Keep calm and carillon


Rachel Williams/OP archives

The Elliott Tower has a 49-bell carillon installed inside, weighing more than 15 tons.

For the second summer in a row, Oakland University is bringing the community together through the use of Elliott Tower.

The Carillon Concert series put on by the university gives students and community members the chance to see internationally recognized carillonneurs perform for free.

A carillon is an instrument comprised of at least 23 bells, traditionally suspended in a bell tower. The Elliott Tower has a fully chromatic 49-bell carillon installed that together weighs more than 15 tons.

Despite what Disney movie fans may be picturing, carillonneurs are far from the Hunchback of Notre Dame. Carollineurs are a “small niche,” according to University of Michigan professor and guest carillonneur, Tiffany Ng.

Carillonneurs travel the world, playing a variety of carillons in cities far and wide. Most carillons are divided between North America and Europe, but the instruments can be found worldwide.

“Actually, this is a very light carillon,” Ng said of the Elliott Tower’s carillon. “It’s a really gorgeous instrument. It’s one of only 640 in the world, so a real treasure.”

The university will be putting on free concerts every Friday at 6 p.m. from July 1 to Aug. 5. Each performance will be an hour long and include a free tour of the tower after the concert and question and answer session with the carillonneurs.

At the June 8 performance, Professor Ng explained the history of carillons, her experiences and what makes Elliott Tower special.

“You have a very advanced clock tower,” Ng said. “It has the ability to program melodies into it, so that’s not one I’ve seen often.
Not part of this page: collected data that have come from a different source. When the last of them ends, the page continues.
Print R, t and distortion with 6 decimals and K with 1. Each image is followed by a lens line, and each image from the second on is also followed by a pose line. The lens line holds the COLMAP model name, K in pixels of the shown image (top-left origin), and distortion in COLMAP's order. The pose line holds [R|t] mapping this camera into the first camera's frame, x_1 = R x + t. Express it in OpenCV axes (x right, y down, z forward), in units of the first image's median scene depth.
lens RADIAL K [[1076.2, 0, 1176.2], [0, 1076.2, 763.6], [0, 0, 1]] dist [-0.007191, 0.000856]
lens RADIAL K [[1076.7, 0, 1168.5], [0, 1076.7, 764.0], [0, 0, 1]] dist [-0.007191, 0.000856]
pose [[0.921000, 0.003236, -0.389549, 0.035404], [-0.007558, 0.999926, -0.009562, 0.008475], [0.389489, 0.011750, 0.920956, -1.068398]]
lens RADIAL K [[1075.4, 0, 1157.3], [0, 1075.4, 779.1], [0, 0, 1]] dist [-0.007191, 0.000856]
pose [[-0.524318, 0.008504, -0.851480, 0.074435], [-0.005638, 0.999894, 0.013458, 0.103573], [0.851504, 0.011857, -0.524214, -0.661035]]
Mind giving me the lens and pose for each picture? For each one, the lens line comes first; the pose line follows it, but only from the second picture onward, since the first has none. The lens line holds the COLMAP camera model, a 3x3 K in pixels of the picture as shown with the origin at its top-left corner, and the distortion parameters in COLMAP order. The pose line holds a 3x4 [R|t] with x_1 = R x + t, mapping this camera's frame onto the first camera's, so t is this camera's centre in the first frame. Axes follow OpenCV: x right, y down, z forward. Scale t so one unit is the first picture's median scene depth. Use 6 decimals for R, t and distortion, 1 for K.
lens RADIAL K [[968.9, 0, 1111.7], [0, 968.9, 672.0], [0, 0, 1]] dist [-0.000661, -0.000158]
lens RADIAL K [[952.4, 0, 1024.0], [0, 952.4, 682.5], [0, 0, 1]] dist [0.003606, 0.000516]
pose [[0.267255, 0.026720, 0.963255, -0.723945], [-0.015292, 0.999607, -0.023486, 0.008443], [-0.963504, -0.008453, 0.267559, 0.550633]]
Another thing that’s really unique about this tower, I’d say, is that the carillon is just so responsive.”

The clock tower concerts have offered the community a chance to look at OU in a new perspective, drawing together a large amount of people of all ages.

“The concert series definitely brings people together,” said George Preisinger, OU’s assistant vice president of technical support. “There are a significant number of faculty and staff who have attended the concerts both last year and this year along with the larger external community at large.”

The upcoming Friday, July 22 performance features Linda Dzuris from Clemson University. The July 29 performance will feature the Netherlands’ Hylke Banning, and the Aug. 5 performance will be played by Mathieu Daniel Polak, who is also from the Netherlands. Check out one of these events to mingle and enjoy the music played from Elliott Tower.